Exercise description. Pull out every line in the listing below that contains the string "Which". Case counts.
-------- Material for the task
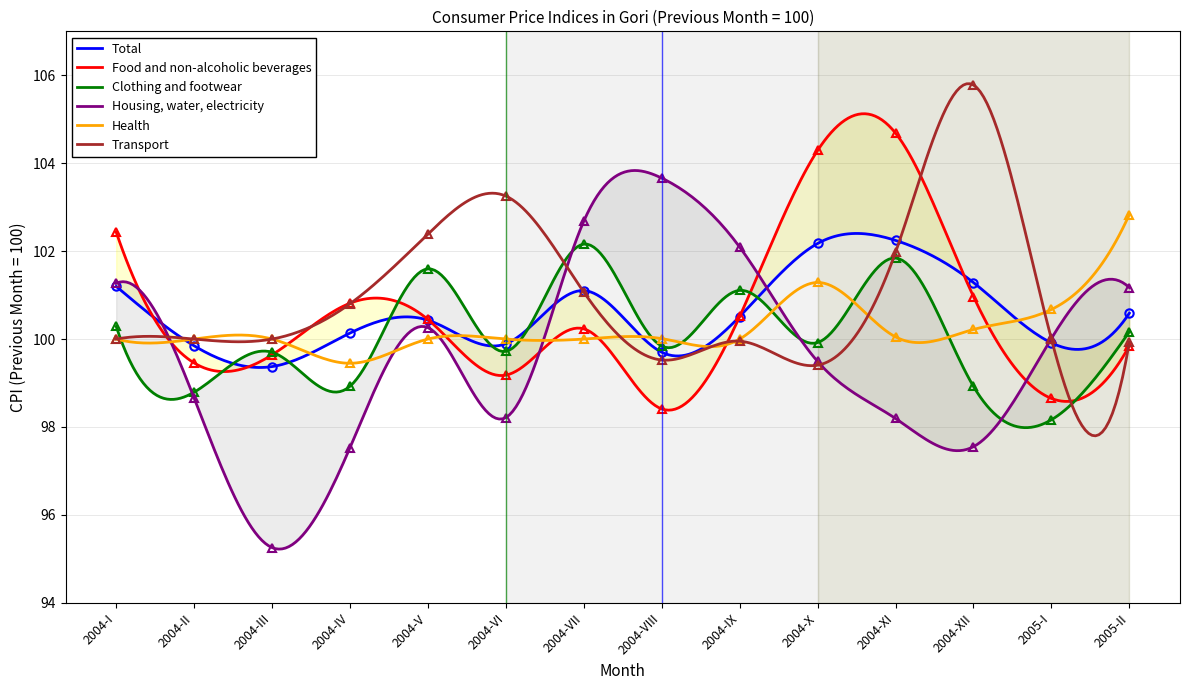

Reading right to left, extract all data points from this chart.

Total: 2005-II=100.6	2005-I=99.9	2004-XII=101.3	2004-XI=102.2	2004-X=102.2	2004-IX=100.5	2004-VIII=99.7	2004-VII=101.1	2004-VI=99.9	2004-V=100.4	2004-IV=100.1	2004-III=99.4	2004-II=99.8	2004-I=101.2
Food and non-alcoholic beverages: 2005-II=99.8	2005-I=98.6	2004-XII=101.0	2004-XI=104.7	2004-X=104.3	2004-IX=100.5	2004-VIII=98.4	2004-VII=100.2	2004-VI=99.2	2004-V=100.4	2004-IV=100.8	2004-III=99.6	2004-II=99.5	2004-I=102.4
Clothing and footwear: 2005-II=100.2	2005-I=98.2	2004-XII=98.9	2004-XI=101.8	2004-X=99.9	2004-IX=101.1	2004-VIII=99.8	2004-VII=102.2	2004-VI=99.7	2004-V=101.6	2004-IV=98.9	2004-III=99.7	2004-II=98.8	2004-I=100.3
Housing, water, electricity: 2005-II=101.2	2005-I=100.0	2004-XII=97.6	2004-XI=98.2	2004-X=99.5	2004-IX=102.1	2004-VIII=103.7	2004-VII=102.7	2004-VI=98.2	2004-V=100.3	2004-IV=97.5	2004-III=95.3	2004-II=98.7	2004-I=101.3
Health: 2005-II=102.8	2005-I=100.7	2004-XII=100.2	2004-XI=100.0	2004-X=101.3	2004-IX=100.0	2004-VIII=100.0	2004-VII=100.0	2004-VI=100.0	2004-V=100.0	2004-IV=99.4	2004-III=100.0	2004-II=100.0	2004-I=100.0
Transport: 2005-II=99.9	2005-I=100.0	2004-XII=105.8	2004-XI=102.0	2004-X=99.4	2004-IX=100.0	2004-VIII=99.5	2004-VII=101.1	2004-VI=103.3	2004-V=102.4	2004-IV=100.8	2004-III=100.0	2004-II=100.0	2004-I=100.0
----------------
-------- Material for the task
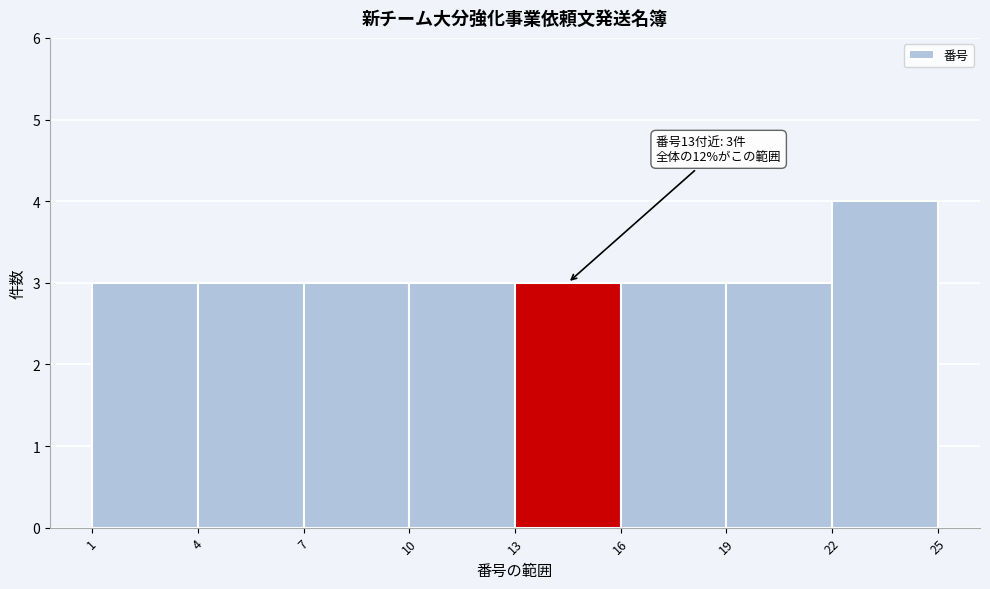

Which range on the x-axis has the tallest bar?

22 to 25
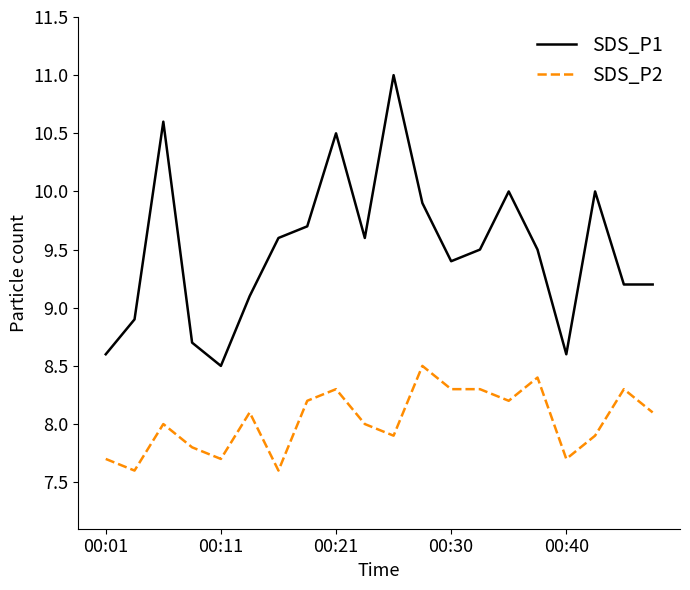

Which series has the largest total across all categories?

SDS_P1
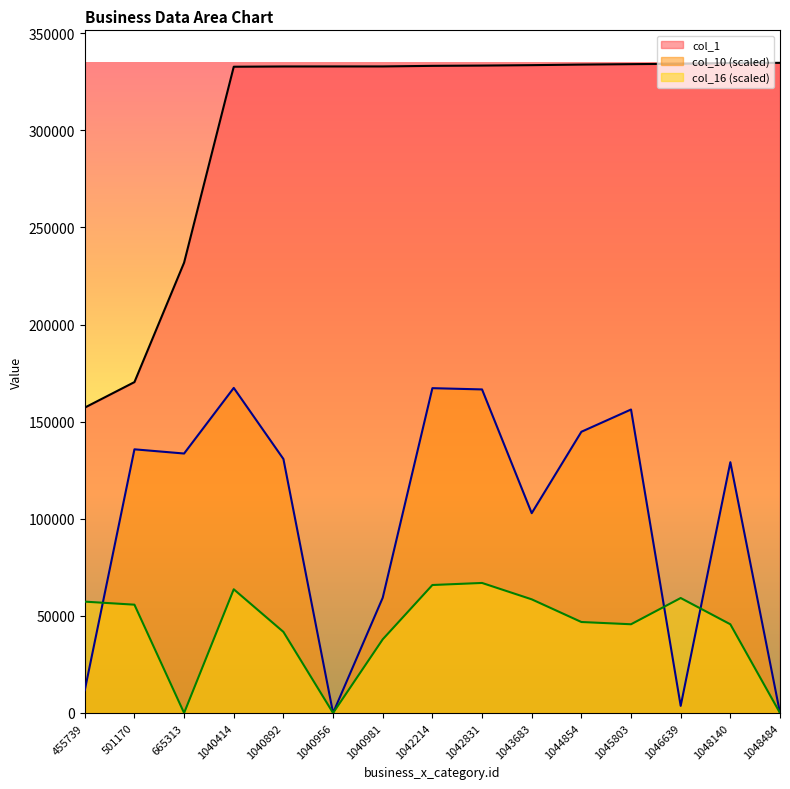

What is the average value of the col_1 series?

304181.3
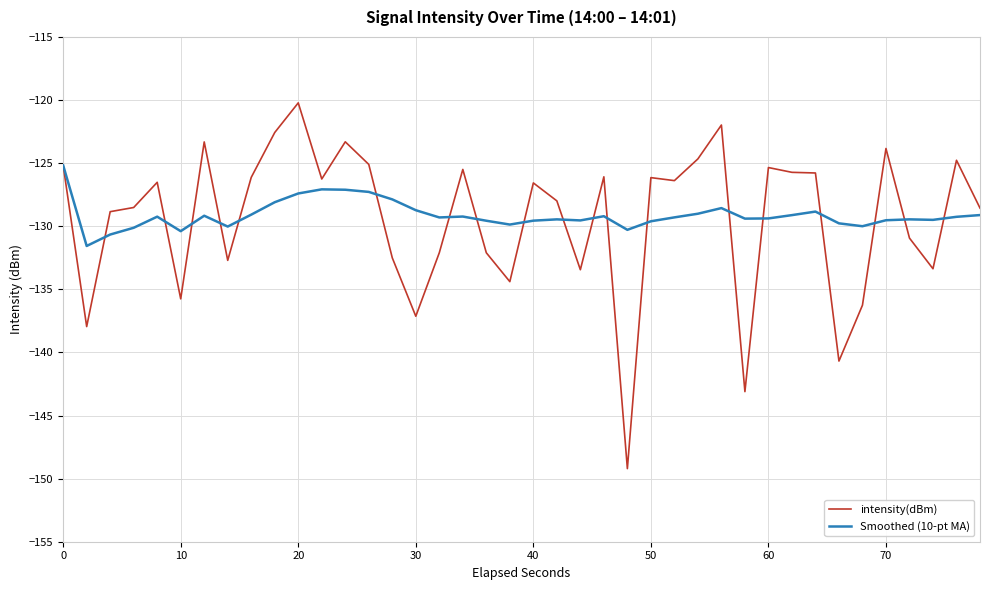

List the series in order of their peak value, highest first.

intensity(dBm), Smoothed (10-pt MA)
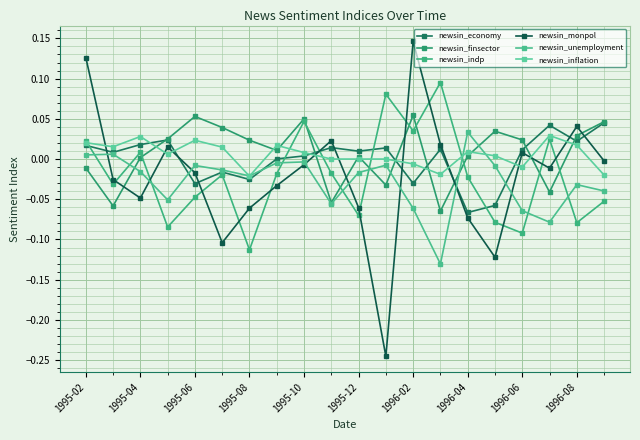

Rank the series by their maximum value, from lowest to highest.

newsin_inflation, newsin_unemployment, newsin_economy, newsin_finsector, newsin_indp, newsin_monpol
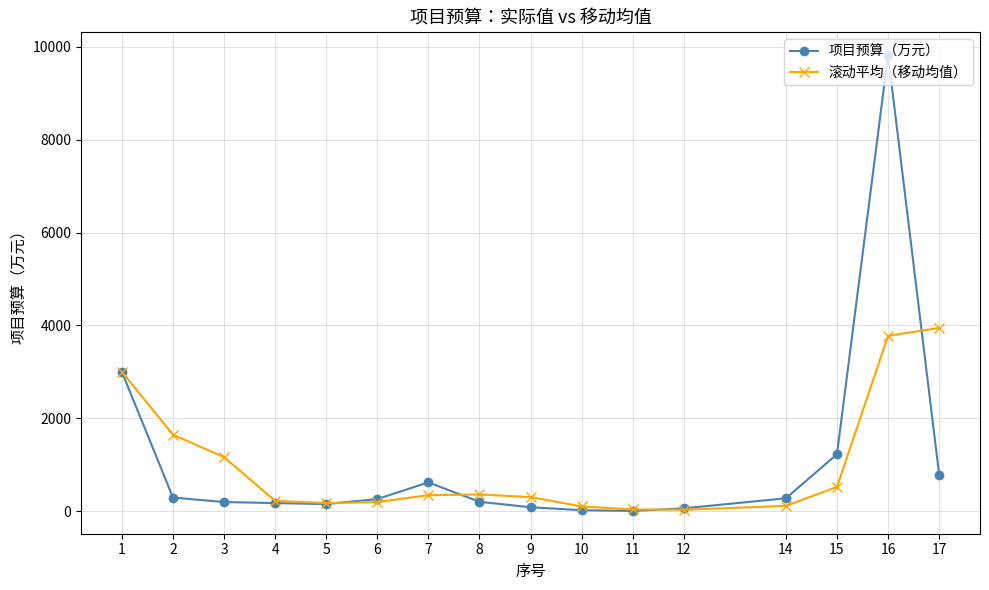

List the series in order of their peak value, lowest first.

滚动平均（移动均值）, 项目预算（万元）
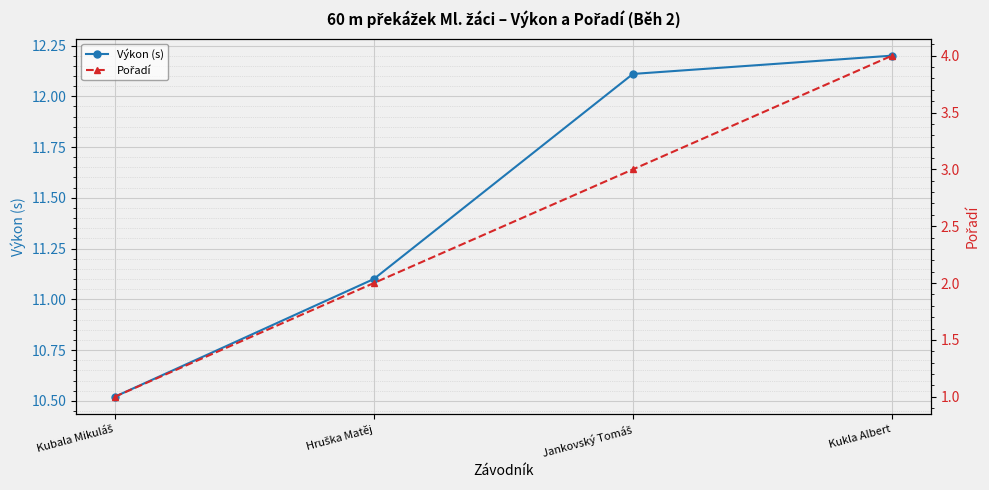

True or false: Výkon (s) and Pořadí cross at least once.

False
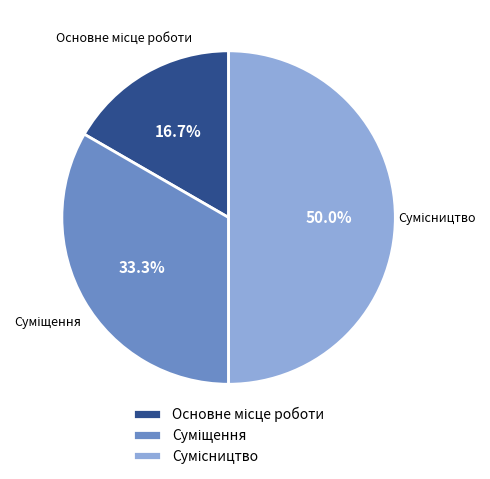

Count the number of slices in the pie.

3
----------------
Response box.
Which range on the x-axis has the tallest bar?
Which series has the largest total across all categories?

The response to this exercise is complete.